A foreign-flagged merchant ship was hit by a Russian navy missile in the besieged southern Ukrainian port city of Mariupol with one crew member needing medical care, a Ukrainian official said.
Ukraine said it was bracing for about 60,000 Russian reservists to be called in to reinforce Moscow’s offensive in the east, where Russia’s main targets have included Mariupol and Kharkiv, the country’s second-largest city.
The Dominica-flagged cargo ship Azburg’s engine room was hit by a missile late on Monday, said Viktor Vyshnov, deputy head of Ukraine’s Maritime Administration.
“The ship was burned and all 12 crew members were evacuated to another ship. One crew member needed medical help which was given to him and he was evacuated,” Vyshnov told Reuters.
He did not know if the ship was carrying any cargo.
British security company Ambrey Intelligence said separately the vessel arrived in Mariupol on Feb. 23 and was unable to leave Ukrainian waters because of the closure of the port.
There was some initial confusion on the identity of the vessel as the Ukrainian reports said it was a vessel registered in the Dominican Republic but the vessel has later been identified as the Azburg, registered in Dominica. Reports said it was owned by a Turkish shipping company and managed through a shipping company in Malta, although Russian reports claimed the vessel was owned and manned by the Ukrainians.
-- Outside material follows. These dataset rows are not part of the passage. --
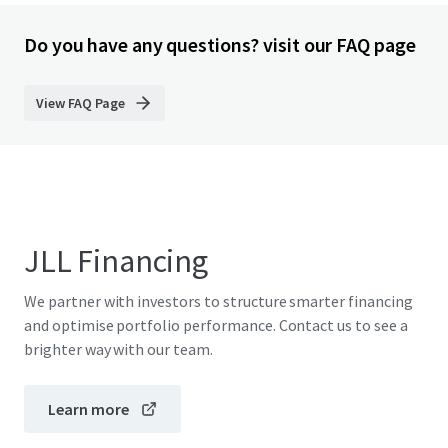
Do you have any questions? visit our FAQ page
View FAQ Page
JLL Financing
We partner with investors to structure smarter financing
and optimise portfolio performance. Contact us to see a
brighter way with our team.
Learn more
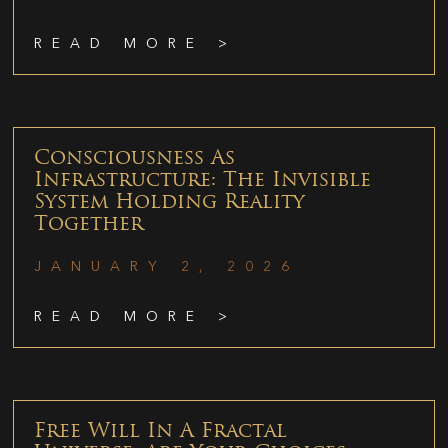
READ MORE >
Consciousness As
Infrastructure: The Invisible
System Holding Reality
Together
JANUARY 2, 2026
READ MORE >
Free Will In A Fractal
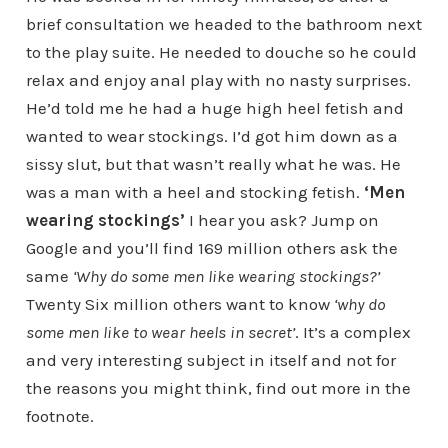
brief consultation we headed to the bathroom next
to the play suite. He needed to douche so he could
relax and enjoy anal play with no nasty surprises.
He’d told me he had a huge high heel fetish and
wanted to wear stockings. I’d got him down as a
sissy slut, but that wasn’t really what he was. He
was a man with a heel and stocking fetish.
‘Men
wearing stockings’
I hear you ask? Jump on
Google and you’ll find 169 million others ask the
same
‘Why do some men like wearing stockings?’
Twenty Six million others want to know
‘why do
some men like to wear heels in secret’
. It’s a complex
and very interesting subject in itself and not for
the reasons you might think, find out more in the
footnote.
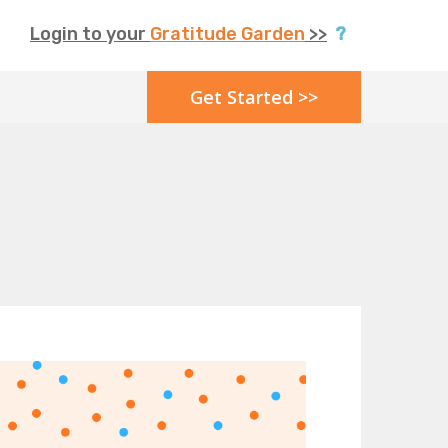
Login to your
Gratitude Garden
>>
?
Get Started >>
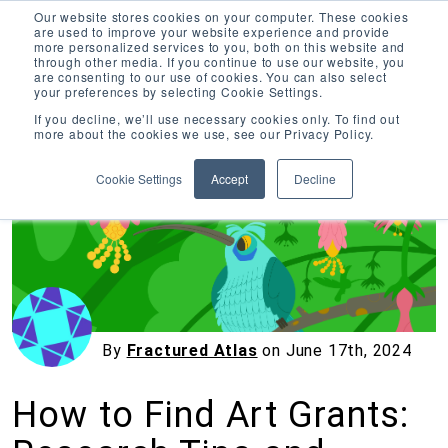
Our website stores cookies on your computer. These cookies
are used to improve your website experience and provide
more personalized services to you, both on this website and
through other media. If you continue to use our website, you
are consenting to our use of cookies. You can also select
your preferences by selecting Cookie Settings.
Inciter Art
If you decline, we’ll use necessary cookies only. To find out
more about the cookies we use, see our Privacy Policy.
« View All Posts
Cookie Settings
Accept
Decline
By
Fractured Atlas
on
June 17th, 2024
How to Find Art Grants:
Russian officials did not immediately respond to a request for comment.
Russia’s military took control of waterways around Ukraine when it invaded on Feb. 24 in what Moscow calls a “special military operation” to demilitarize and “denazify” the country.
The Kremlin’s position is rejected by Kyiv and the West which sees it as a pretext for an unprovoked invasion.
Two seafarers have been killed and five other merchant vessels hit by projectiles – which sank one of them – off Ukraine’s coast since the start of the conflict, shipping officials say.
UN shipping agency the International Maritime Organization (IMO) said there were 86 merchant ships still stuck in Ukrainian ports and waters as of March 30, with around 1,000 seafarers unable to sail.
Maritime officials have said supplies are running low onboard the ships, which also face multiple perils including missiles and floating mines.
“As well as the dangers arising from bombardment, many of the ships concerned now lack food, fuel, fresh water, and other vital supplies,” the IMO said.
“The situation of the seafarers from many countries is becoming increasingly untenable as a result, presenting grave risks to their health and wellbeing.”
Ukrainian President Volodymyr Zelenskiy said on Tuesday Ukraine’s efforts to push back Russian troops from Mariupol were facing difficulties and the military situation was “very difficult”.